How Einstein's makes its bagels
I called up a local Einstein’s here in Dallas to learn about how they make their bagels and talked to Janelle, the assistant manager there.
Unlike the traditional boiling method, Janelle says Einstein has steam injection ovens that simulate the boiling process.
“They’re steamed for, I’d say, about 30 seconds,” Janelle said. “After they’ve received the steam, they’ll receive the heat from the oven at 500 degrees and we will bake them for about eight to 10 minutes after that.”
I was surprise to find out about the steaming method, so I thought our listeners might be right and that boiling is what makes a New York bagel special. To make sure, I called a few bagel shops in New York and finally got a hold of David, owner of David’s Bagels.
David took me through his step-by-step process of making his bagels. First, he mixes the dough. Then, he proofs the dough and ages it for a couple of days. And then he bakes them — in a steam injection oven just like Einstein’s.
I thought for sure David would tell me he boiled his bagels before baking them, but he didn’t. So, I had to ask him what he thinks makes a New York bagel different from bagels you can get across the country.
“People try making bagels in Florida and they’re terrible because of the water,” David said. “Water definitely is key. I mean the main ingredient besides the flour is the water.”

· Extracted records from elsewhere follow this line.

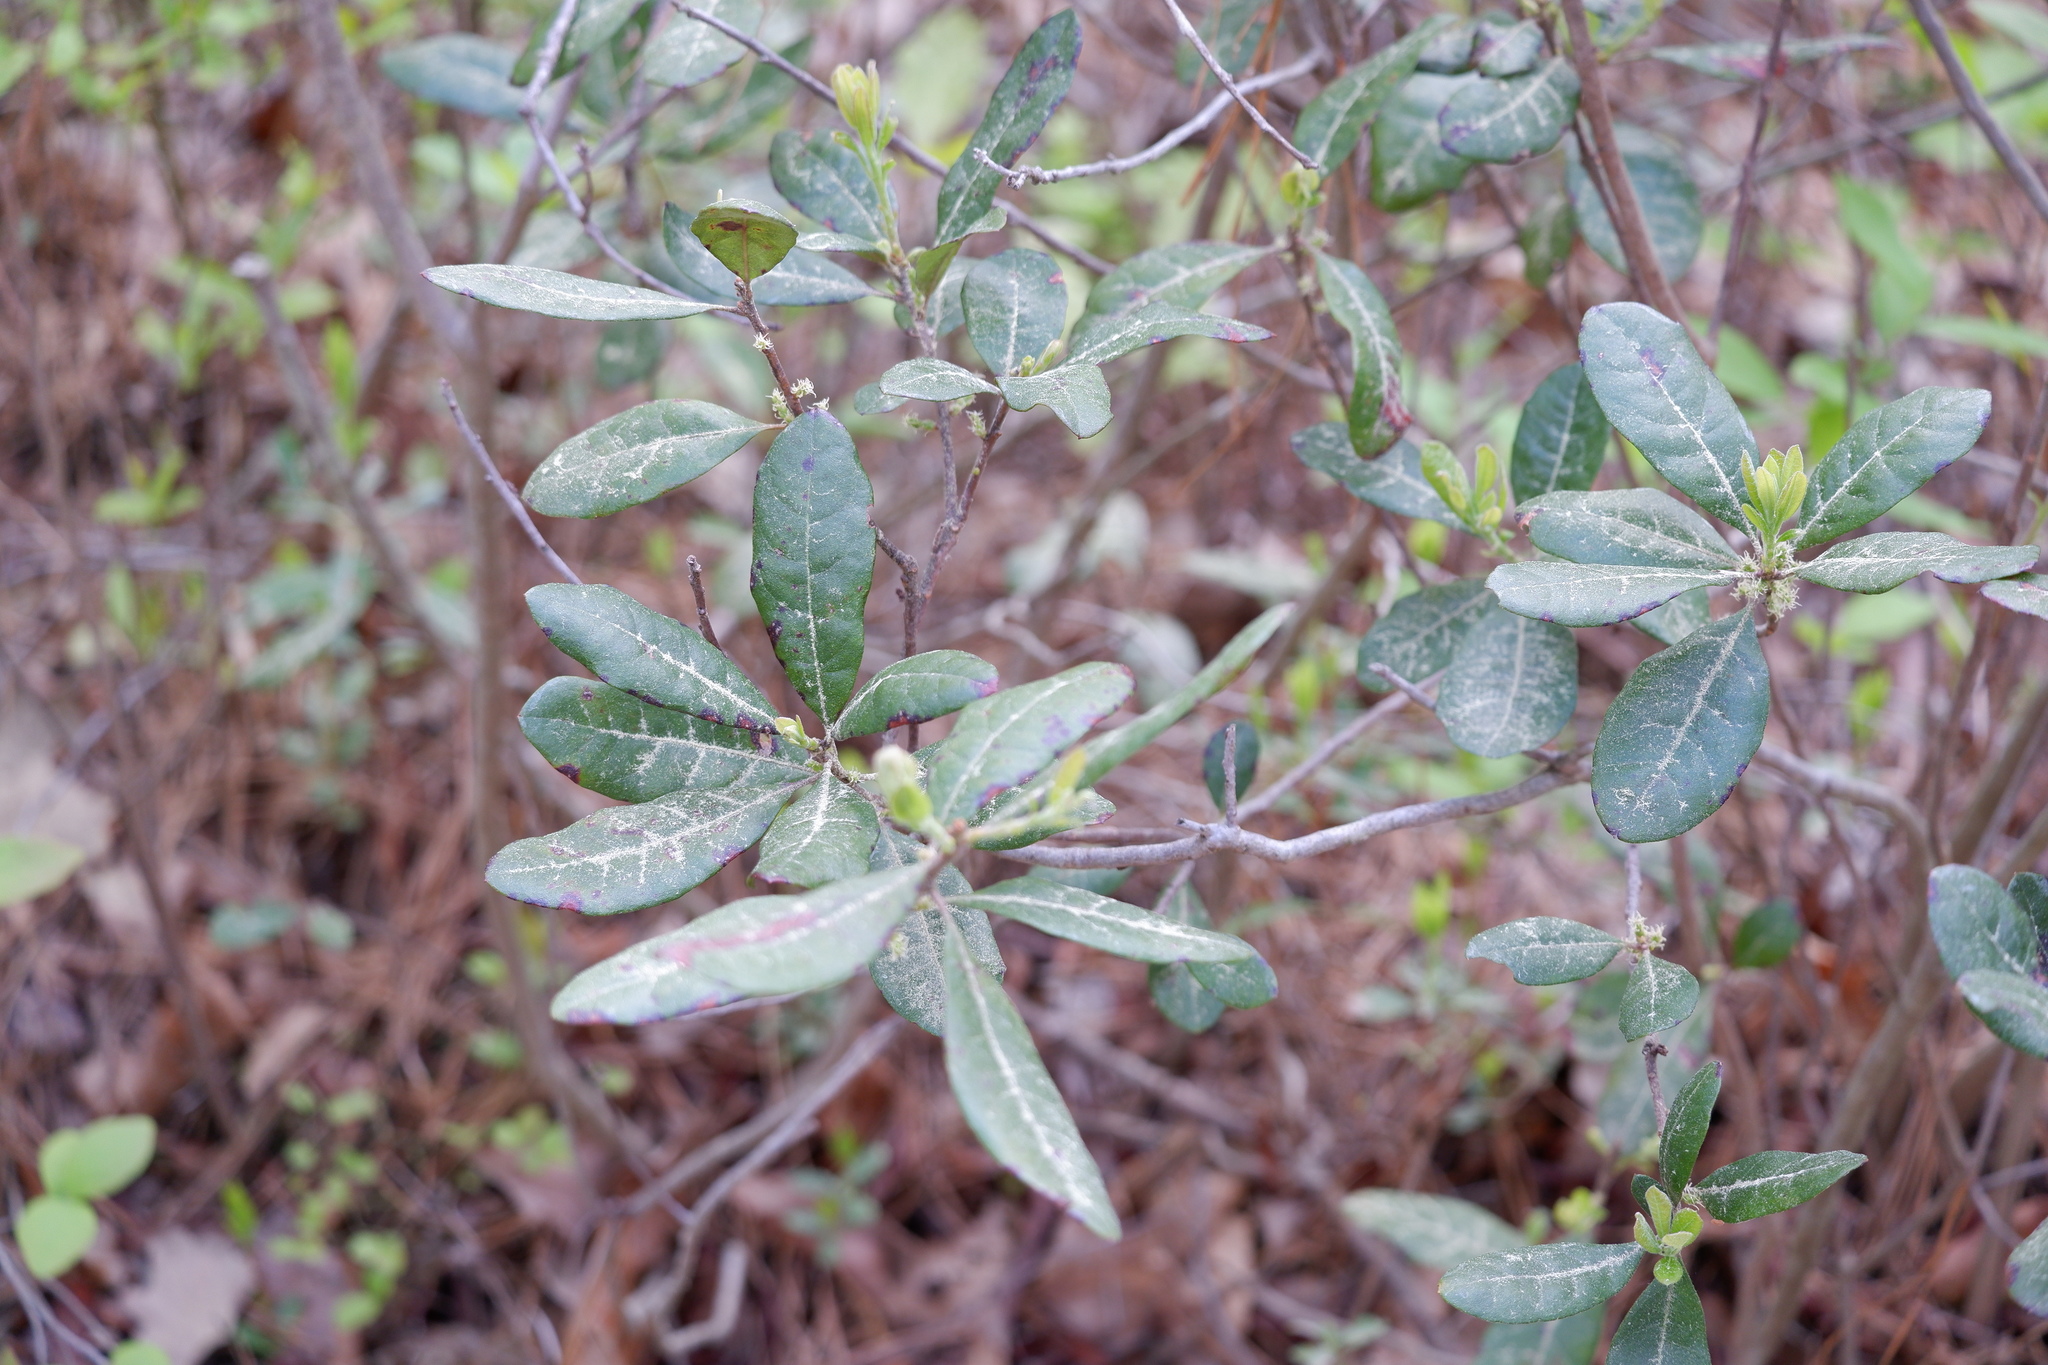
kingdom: Plantae
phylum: Tracheophyta
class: Magnoliopsida
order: Fagales
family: Myricaceae
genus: Morella
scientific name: Morella caroliniensis
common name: Evergreen bayberry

New Yorkers often brag about their tap water. The tap water has even been dubbed the “champagne of drinking water.” New York is known for having soft water, which means it's low in naturally occurring minerals like calcium and magnesium. New York water also is just about neutral on the pH scale with a level of 7.2. New Yorkers claim this tap water is the secret behind their delicious pizza and bagels.

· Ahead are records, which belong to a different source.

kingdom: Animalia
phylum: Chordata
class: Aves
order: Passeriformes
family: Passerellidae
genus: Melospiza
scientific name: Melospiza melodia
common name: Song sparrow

The chemistry of New York water
But according to a recent Thrillist article, this whole New York City having the best water thing might not be true. According to the Environmental Working Group, a Washington D.C. nonprofit that monitors the nation’s water supply, New York doesn’t even rank in the top 10 of cities with the best water. In fact, Austin, Arlington, Dallas and other Texas cities rank higher than New York in terms of water quality.
It’s true that New York’s water is soft and has a neutral pH balance, but it turns out those things might not be the best ingredients for quality dough. The yeast in dough actually prefers a more acidic environment to grow, so the water in New York can slow yeast activity. And hard water is better for baking because the calcium in the water strengthens the gluten in the dough. Soft water can often lead to a weak dough that is gooey.
Bakers in New York often make up for this by using less water in a recipe or adding more yeast. Of course, if those bakers moved away from New York and tried to use the same recipe, it wouldn’t work. You’d have to adjust the recipe to compensate for the mineral content and pH balance of the water you are using. So, the water isn’t as important as many New Yorkers may think.
Maybe the New York bagel experience has something to do with the city itself.
You can find bagels in supermarkets and any local breakfast restaurant. And chances are your bagel is going to be steamed. They’re made that way because it’s a quicker process. It’s more convenient. Plus, recipes can compensate for the pH balance and mineral content of the water. So maybe it’s more about the experience than anything else.
You’re standing in New York City. You’re feeling the nostalgia of being in this historic place and you’ve got a bagel in your hand and that’s why it tastes better.